WHAT YOU ARE ASKED TO DO. An acceptable response holds only the line containing "2,776,568 | |" and every line after it to the end of the records, each reproduced exactly.

+ + + + + + +

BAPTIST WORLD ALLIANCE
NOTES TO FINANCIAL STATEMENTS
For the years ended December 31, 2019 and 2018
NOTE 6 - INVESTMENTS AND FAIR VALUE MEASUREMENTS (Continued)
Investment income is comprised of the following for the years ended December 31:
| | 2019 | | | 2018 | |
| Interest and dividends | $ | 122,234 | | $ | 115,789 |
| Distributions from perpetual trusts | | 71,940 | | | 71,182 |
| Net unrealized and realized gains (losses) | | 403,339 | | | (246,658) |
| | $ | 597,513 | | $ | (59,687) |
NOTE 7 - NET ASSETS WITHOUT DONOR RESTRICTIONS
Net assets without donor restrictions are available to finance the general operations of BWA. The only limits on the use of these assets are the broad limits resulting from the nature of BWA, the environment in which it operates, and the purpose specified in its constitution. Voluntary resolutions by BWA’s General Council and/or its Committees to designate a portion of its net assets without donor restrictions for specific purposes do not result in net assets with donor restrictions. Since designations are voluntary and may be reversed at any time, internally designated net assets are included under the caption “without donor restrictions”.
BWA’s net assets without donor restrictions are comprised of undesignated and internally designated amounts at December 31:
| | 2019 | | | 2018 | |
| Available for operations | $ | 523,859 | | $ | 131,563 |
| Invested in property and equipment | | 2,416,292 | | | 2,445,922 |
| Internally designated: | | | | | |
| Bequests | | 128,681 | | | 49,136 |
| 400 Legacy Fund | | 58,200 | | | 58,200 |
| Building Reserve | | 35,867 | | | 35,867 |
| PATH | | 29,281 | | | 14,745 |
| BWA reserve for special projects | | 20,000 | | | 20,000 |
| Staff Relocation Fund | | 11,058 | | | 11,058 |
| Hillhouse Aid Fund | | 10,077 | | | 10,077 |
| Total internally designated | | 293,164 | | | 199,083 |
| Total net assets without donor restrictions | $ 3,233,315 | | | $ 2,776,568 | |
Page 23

+ + + + + + +

OUTPUT OF THE EXERCISE.
| Total net assets without donor restrictions | $ 3,233,315 | | | $ 2,776,568 | |
Page 23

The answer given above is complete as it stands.